Sober Spring, and any period of being alcohol-free, illustrates how drinking alcohol frequently feels like an easier choice – because sometimes it is! But easier isn’t always better. Our culture has made drinking the norm and it can feel a bit like you’re a salmon swimming against the current when you openly declare that you won’t be drinking tonight. But being able to make an informed choice whether to have a glass or not is a huge positive result from Sober Spring.
It also afforded me a window of time to confront feelings I had previously glossed over. Discomfort is not resolved with alcohol – just momentarily delayed. Alcohol is not a salve, and it’s certainly not a solution. Sitting with the discomfort, coming to grips with hard truths; that’s a valuable lesson to learn.

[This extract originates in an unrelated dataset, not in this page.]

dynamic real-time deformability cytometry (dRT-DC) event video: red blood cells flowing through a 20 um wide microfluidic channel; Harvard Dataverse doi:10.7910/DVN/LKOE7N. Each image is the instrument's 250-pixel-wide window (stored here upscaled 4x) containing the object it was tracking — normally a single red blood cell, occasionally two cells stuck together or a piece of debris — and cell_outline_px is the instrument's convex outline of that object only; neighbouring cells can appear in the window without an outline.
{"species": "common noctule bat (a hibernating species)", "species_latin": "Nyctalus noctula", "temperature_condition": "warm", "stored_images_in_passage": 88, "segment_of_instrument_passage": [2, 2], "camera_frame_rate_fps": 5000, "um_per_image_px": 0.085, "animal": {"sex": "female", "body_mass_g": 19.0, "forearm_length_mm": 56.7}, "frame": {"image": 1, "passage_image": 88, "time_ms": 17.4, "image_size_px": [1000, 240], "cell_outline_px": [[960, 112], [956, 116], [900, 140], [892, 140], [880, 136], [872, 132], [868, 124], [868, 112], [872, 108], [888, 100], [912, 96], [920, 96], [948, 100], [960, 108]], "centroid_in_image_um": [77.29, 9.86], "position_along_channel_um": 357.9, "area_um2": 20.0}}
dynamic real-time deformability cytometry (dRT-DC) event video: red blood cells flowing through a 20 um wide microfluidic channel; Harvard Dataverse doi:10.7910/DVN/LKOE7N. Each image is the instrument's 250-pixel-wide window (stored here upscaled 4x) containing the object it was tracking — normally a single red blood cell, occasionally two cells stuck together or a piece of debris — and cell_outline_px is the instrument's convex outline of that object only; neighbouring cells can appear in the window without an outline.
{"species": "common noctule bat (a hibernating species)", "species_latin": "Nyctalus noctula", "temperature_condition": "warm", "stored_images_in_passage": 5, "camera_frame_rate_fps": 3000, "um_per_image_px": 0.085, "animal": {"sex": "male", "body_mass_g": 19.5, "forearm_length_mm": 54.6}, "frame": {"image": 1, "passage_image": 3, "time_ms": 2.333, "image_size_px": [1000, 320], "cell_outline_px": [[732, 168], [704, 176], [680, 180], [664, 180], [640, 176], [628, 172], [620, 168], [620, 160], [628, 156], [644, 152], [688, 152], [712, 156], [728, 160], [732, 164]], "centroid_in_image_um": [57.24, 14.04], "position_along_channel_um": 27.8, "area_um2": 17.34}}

My most notable and happy benefit is freedom – the freedom to pick and choose the days I want to consciously partake in drinking. Before Sober Spring, I saw only two binary options to drinking: drink, or don’t. But that’s now changed. I have agency to take it or leave it, and that’s a great feeling.
Certain family situations are sadly still easier when I’m drinking. But to have the choice, instead of an automatic assumption that I would be drinking, shifted the lens ever so slightly that I now feel empowered. I wouldn’t say I’m a sober person – the label doesn’t suit me, and it also isn’t true. I do drink occasionally, and I’m fine with that for now. However, taking part in Sober Spring changed my approach to drinking entirely.